Le projet de loi portant sur l’Etat d’urgence sanitaire, en cours d’adoption par le Parlement, prévoit que le gouvernement peut prendre, par ordonnance, des mesures adaptant les règles de délais de paiement, d’exécution et de résiliation notamment celles relatives aux pénalités contractuelles et les clauses liées des contrats publics. Rien n’est expressément mentionné s’agissant des procédures en cours de passation.

En matière de délais liés aux procédures juridictionnelles, la Garde des sceaux a annoncé le 18 mars qu’un moratoire sur tous ces délais prendra rétroactivement effet au 14 mars 2020. Le gouvernement pourra légiférer dans ce domaine comme le prévoit le projet de loi sur l’Etat d’urgence sanitaire.
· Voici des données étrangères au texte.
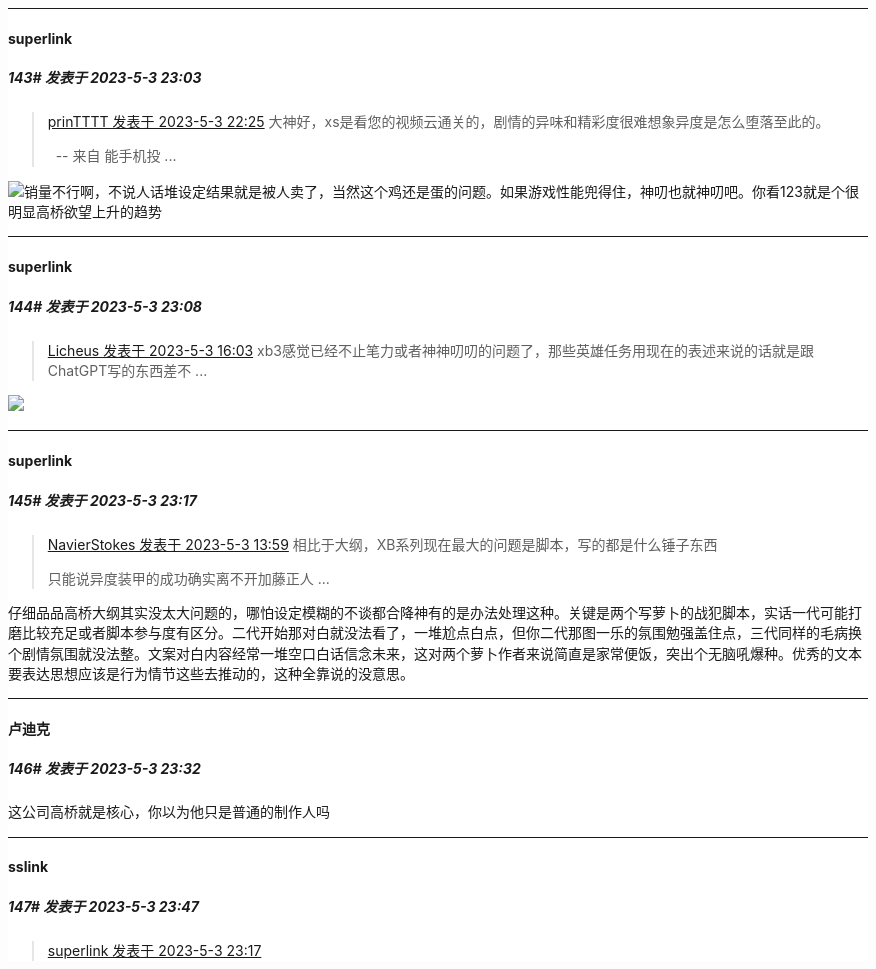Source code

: 
*****

####  superlink  
##### 143#       发表于 2023-5-3 23:03

<blockquote><a href="httphttps://bbs.saraba1st.com/2b/forum.php?mod=redirect&amp;goto=findpost&amp;pid=60711772&amp;ptid=2132773" target="_blank">prinTTTT 发表于 2023-5-3 22:25</a>
大神好，xs是看您的视频云通关的，剧情的异味和精彩度很难想象异度是怎么堕落至此的。

  -- 来自 能手机投 ...</blockquote>
<img src="https://static.saraba1st.com/image/smiley/face2017/067.png" referrerpolicy="no-referrer">销量不行啊，不说人话堆设定结果就是被人卖了，当然这个鸡还是蛋的问题。如果游戏性能兜得住，神叨也就神叨吧。你看123就是个很明显高桥欲望上升的趋势

*****

####  superlink  
##### 144#       发表于 2023-5-3 23:08

<blockquote><a href="httphttps://bbs.saraba1st.com/2b/forum.php?mod=redirect&amp;goto=findpost&amp;pid=60707543&amp;ptid=2132773" target="_blank">Licheus 发表于 2023-5-3 16:03</a>
xb3感觉已经不止笔力或者神神叨叨的问题了，那些英雄任务用现在的表述来说的话就是跟ChatGPT写的东西差不 ...</blockquote>
<img src="https://static.saraba1st.com/image/smiley/face2017/002.png" referrerpolicy="no-referrer">


*****

####  superlink  
##### 145#       发表于 2023-5-3 23:17

<blockquote><a href="httphttps://bbs.saraba1st.com/2b/forum.php?mod=redirect&amp;goto=findpost&amp;pid=60706572&amp;ptid=2132773" target="_blank">NavierStokes 发表于 2023-5-3 13:59</a>
相比于大纲，XB系列现在最大的问题是脚本，写的都是什么锤子东西

只能说异度装甲的成功确实离不开加藤正人 ...</blockquote>
仔细品品高桥大纲其实没太大问题的，哪怕设定模糊的不谈都合降神有的是办法处理这种。关键是两个写萝卜的战犯脚本，实话一代可能打磨比较充足或者脚本参与度有区分。二代开始那对白就没法看了，一堆尬点白点，但你二代那图一乐的氛围勉强盖住点，三代同样的毛病换个剧情氛围就没法整。文案对白内容经常一堆空口白话信念未来，这对两个萝卜作者来说简直是家常便饭，突出个无脑吼爆种。优秀的文本要表达思想应该是行为情节这些去推动的，这种全靠说的没意思。


*****

####  卢迪克  
##### 146#       发表于 2023-5-3 23:32

这公司高桥就是核心，你以为他只是普通的制作人吗


*****

####  sslink  
##### 147#       发表于 2023-5-3 23:47

<blockquote><a href="httphttps://bbs.saraba1st.com/2b/forum.php?mod=redirect&amp;goto=findpost&amp;pid=60712281&amp;ptid=2132773" target="_blank">superlink 发表于 2023-5-3 23:17</a>
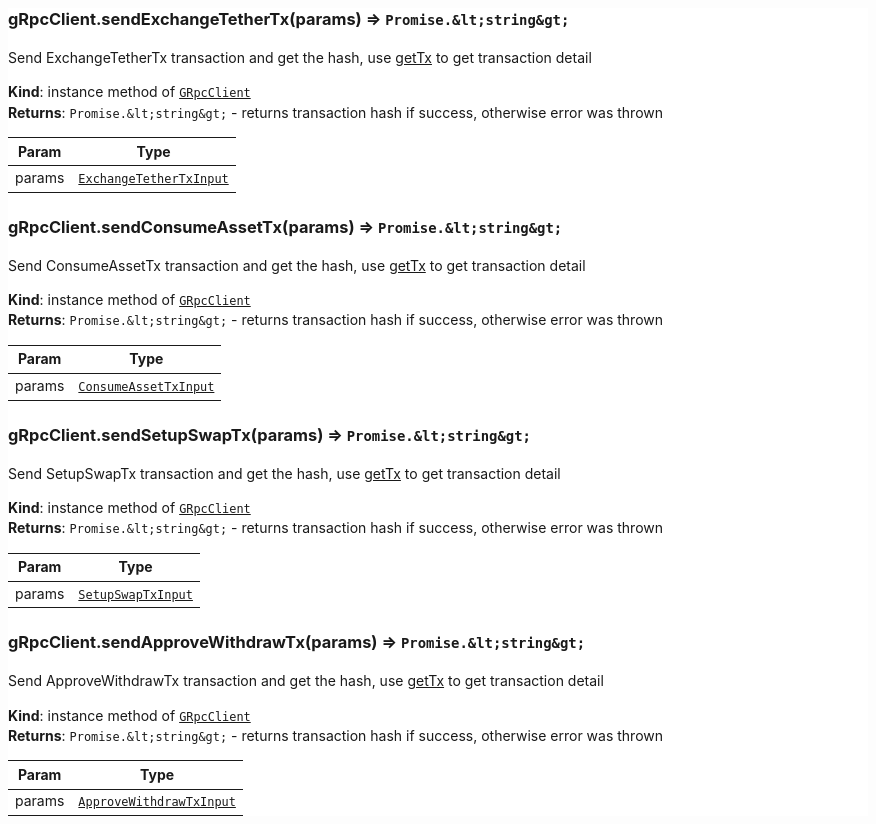 ### gRpcClient.sendExchangeTetherTx(params) ⇒ `Promise.&lt;string&gt;`

Send ExchangeTetherTx transaction and get the hash, use [getTx](#GRpcClient+getTx) to get transaction detail

**Kind**: instance method of [`GRpcClient`](#GRpcClient)  
**Returns**: `Promise.&lt;string&gt;` - returns transaction hash if success, otherwise error was thrown  

| Param  | Type                                                         |
| ------ | ------------------------------------------------------------ |
| params | [`ExchangeTetherTxInput`](#GRpcClient.ExchangeTetherTxInput) |

### gRpcClient.sendConsumeAssetTx(params) ⇒ `Promise.&lt;string&gt;`

Send ConsumeAssetTx transaction and get the hash, use [getTx](#GRpcClient+getTx) to get transaction detail

**Kind**: instance method of [`GRpcClient`](#GRpcClient)  
**Returns**: `Promise.&lt;string&gt;` - returns transaction hash if success, otherwise error was thrown  

| Param  | Type                                                     |
| ------ | -------------------------------------------------------- |
| params | [`ConsumeAssetTxInput`](#GRpcClient.ConsumeAssetTxInput) |

### gRpcClient.sendSetupSwapTx(params) ⇒ `Promise.&lt;string&gt;`

Send SetupSwapTx transaction and get the hash, use [getTx](#GRpcClient+getTx) to get transaction detail

**Kind**: instance method of [`GRpcClient`](#GRpcClient)  
**Returns**: `Promise.&lt;string&gt;` - returns transaction hash if success, otherwise error was thrown  

| Param  | Type                                               |
| ------ | -------------------------------------------------- |
| params | [`SetupSwapTxInput`](#GRpcClient.SetupSwapTxInput) |

### gRpcClient.sendApproveWithdrawTx(params) ⇒ `Promise.&lt;string&gt;`

Send ApproveWithdrawTx transaction and get the hash, use [getTx](#GRpcClient+getTx) to get transaction detail

**Kind**: instance method of [`GRpcClient`](#GRpcClient)  
**Returns**: `Promise.&lt;string&gt;` - returns transaction hash if success, otherwise error was thrown  

| Param  | Type                                                           |
| ------ | -------------------------------------------------------------- |
| params | [`ApproveWithdrawTxInput`](#GRpcClient.ApproveWithdrawTxInput) |
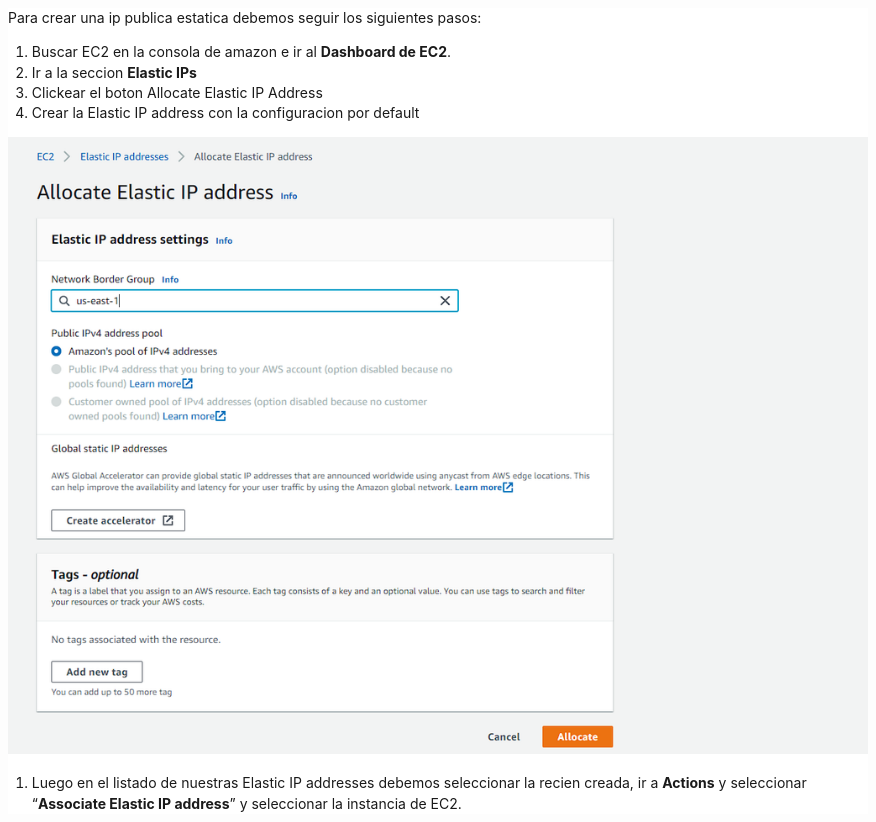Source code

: Para crear una ip publica estatica debemos seguir los siguientes pasos:

1. Buscar EC2 en la consola de amazon e ir al **Dashboard de EC2**.
2. Ir a la seccion **Elastic IPs**
3. Clickear el boton Allocate Elastic IP Address
4. Crear la Elastic IP address con la configuracion por default

![ip](./ellastic_ip1.png)

1. Luego en el listado de nuestras Elastic IP addresses debemos seleccionar la recien creada, ir a **Actions** y seleccionar “**Associate Elastic IP address**” y seleccionar la instancia de EC2.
Un tel mécanisme pourrait être prévu pour les procédures en cours de la commande publique.

A quoi peut-on s’attendre ?

Deux options sont donc envisageables : soit le projet de loi qui est adopté élargit la notion de délais à ceux liés aux procédures de passation des marchés et le gouvernement pourra légiférer par ordonnance, soit la latitude sera laissée au juge administratif pour estimer si, au vu des circonstances, l’acheteur devait reporter ces délais.

Dans l’attente, il est recommandé aux acheteurs de reporter les délais de réponse et d’accepter les demandes de report des entreprises. En effet, le juge pourrait reprocher à l’acheteur n’ayant pas adapté sa procédure de passation à la présente situation sanitaire une inégalité de traitement entre les candidats ; inégalités liées à la possibilité pour les structures d’avoir pu ou non organiser le télétravail de leurs salariés mais également, inégalités entre les candidats ayant pu répondre car n’ayant pas ou peu de salariés avec des personnes à charge (enfants, personnes âgées) et ceux n’ayant pas ces contraintes. Il ne faut pas oublier que le juge de la commande publique a une approche pragmatique de chaque situation. Dans le contexte actuel, restreignant de facto les activités des entreprises, le juge ne pourra qu’acter l’existence de circonstances exceptionnelles et sous ce prisme, analyser le comportement des acheteurs afin de s’assurer que les principes de la commande publique de liberté d’accès, transparence des procédures et égalité de traitement des candidats ont bien été respectés.